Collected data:
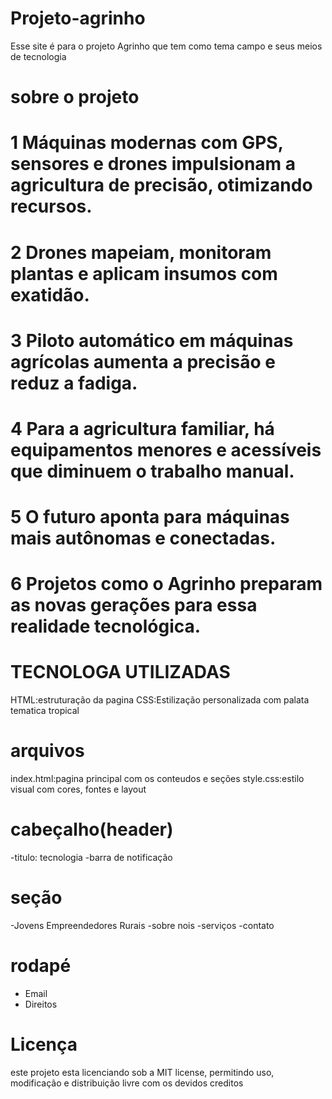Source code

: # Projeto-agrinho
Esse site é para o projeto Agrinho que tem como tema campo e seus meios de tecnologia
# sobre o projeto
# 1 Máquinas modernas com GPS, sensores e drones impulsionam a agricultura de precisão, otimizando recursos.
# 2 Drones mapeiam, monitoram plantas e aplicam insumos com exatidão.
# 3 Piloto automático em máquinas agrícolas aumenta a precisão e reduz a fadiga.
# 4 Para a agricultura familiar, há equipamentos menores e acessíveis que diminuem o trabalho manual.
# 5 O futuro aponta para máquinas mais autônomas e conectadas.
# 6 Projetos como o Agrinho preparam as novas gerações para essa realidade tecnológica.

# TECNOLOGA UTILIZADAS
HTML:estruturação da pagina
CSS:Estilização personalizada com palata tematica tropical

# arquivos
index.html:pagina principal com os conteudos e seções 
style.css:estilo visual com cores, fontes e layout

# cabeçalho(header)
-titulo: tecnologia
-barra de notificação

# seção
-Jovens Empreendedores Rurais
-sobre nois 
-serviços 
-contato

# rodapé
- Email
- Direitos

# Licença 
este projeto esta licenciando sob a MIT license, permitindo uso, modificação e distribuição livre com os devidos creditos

## What to work on:
Print each of the records above exactly as written, leaving no picture in the copy.

## Task answer:
Source code

: # Projeto-agrinho
Esse site é para o projeto Agrinho que tem como tema campo e seus meios de tecnologia
# sobre o projeto
# 1 Máquinas modernas com GPS, sensores e drones impulsionam a agricultura de precisão, otimizando recursos.
# 2 Drones mapeiam, monitoram plantas e aplicam insumos com exatidão.
# 3 Piloto automático em máquinas agrícolas aumenta a precisão e reduz a fadiga.
# 4 Para a agricultura familiar, há equipamentos menores e acessíveis que diminuem o trabalho manual.
# 5 O futuro aponta para máquinas mais autônomas e conectadas.
# 6 Projetos como o Agrinho preparam as novas gerações para essa realidade tecnológica.

# TECNOLOGA UTILIZADAS
HTML:estruturação da pagina
CSS:Estilização personalizada com palata tematica tropical

# arquivos
index.html:pagina principal com os conteudos e seções 
style.css:estilo visual com cores, fontes e layout

# cabeçalho(header)
-titulo: tecnologia
-barra de notificação

# seção
-Jovens Empreendedores Rurais
-sobre nois 
-serviços 
-contato

# rodapé
- Email
- Direitos

# Licença 
este projeto esta licenciando sob a MIT license, permitindo uso, modificação e distribuição livre com os devidos creditos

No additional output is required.